Building Orientation and Energy Efficiency, Part 2

  • 28 February, 2020

Part 1 of Building Orientation and Energy Efficiency examined the role of building siting and passive strategies according to the major climatic regions. As a recap, those four major climatic regions are: cold, temperate, hot-arid and hot-humid.

We covered the orientation in plan regarding sun exposure and internal heat gains for the benefit (or detriment) of the building. In addition to location in plan on the site, the vertical orientation of a building-especially on a hill-is also as important.

Air moves with temperature and terrain. Different terrains channel the wind in varying paths. These-along with the climate regions-create microclimates, which are essentially the climates of the immediate site based on a very local set of conditions. Besides the terrain channeling or dispersing/moving wind in unique ways, we must also recognize how temperature affects air movement.

Hot air rises because it is less dense than cold air. During the day, air moves over land and through valleys and rises as the sun warms it. Because of this, air moves uphill in valleys throughout the day.
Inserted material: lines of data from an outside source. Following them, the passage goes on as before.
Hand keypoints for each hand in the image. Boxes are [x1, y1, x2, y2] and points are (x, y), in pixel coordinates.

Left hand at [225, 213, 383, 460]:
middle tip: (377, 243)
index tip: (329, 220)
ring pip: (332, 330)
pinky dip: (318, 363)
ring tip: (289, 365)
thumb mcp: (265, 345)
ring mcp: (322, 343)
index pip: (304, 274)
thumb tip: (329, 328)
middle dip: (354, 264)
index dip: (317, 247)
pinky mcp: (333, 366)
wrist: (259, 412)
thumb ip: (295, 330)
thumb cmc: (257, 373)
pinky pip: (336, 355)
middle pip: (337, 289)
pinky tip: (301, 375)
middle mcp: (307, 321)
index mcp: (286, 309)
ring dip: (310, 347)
As that air cools during the evening and night, the direction reverses as the land cools. This is due to the loss of heat in the air resulting in the air flowing down the valley walls and settling in the valley floor, only to start the process again once when the sun comes up.
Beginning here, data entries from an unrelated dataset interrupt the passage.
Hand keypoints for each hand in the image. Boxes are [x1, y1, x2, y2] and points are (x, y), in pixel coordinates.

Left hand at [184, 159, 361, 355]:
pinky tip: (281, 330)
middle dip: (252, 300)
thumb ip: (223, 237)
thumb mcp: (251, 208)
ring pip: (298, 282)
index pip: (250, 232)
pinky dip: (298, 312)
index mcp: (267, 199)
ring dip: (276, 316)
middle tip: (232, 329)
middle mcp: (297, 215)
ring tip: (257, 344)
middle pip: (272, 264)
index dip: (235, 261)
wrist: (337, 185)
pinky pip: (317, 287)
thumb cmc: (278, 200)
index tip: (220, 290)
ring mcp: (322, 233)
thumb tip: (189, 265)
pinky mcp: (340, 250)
Building Orientation and Energy Efficiency, Part 2

The temperature changes in the air and land can create different effects throughout the day and in different seasons. For example, in a cold climatic region, buildings placed on the tops of hills (especially within narrow valleys) should be avoided, especially without a windbreak. This is because of the cold winds to which the building would be exposed in those locations. Assuming conventional construction (not air-tight or similar), cold air can infiltrate a building and introduce cold air into a warm interior, making it inefficient to heat the building on the interior (cold climates need higher internal heat gains as they are heat dominated). Additionally, buildings should not be located at the bottom of a hill, where cold air can pool in valleys, etc. for the same reasons.

Buildings in hot-humid climates are often lifted off the ground to promote air movement around and through them for natural ventilation and to keep them away from the humid ground covered in vegetation.

Buildings in hot-arid climates benefit from being located at the bottom of a hill/valley because of the pooling of cooler air and the potential of shadows from the valley walls that may block harsh sun.

Often, when siting buildings for construction, the solar path takes the dominant priority. However, siting in regard to the environment, is complex. Sun and shading are two factors. Wind movement and terrain profile are equally as important in considering the factors that can affect a building's performance.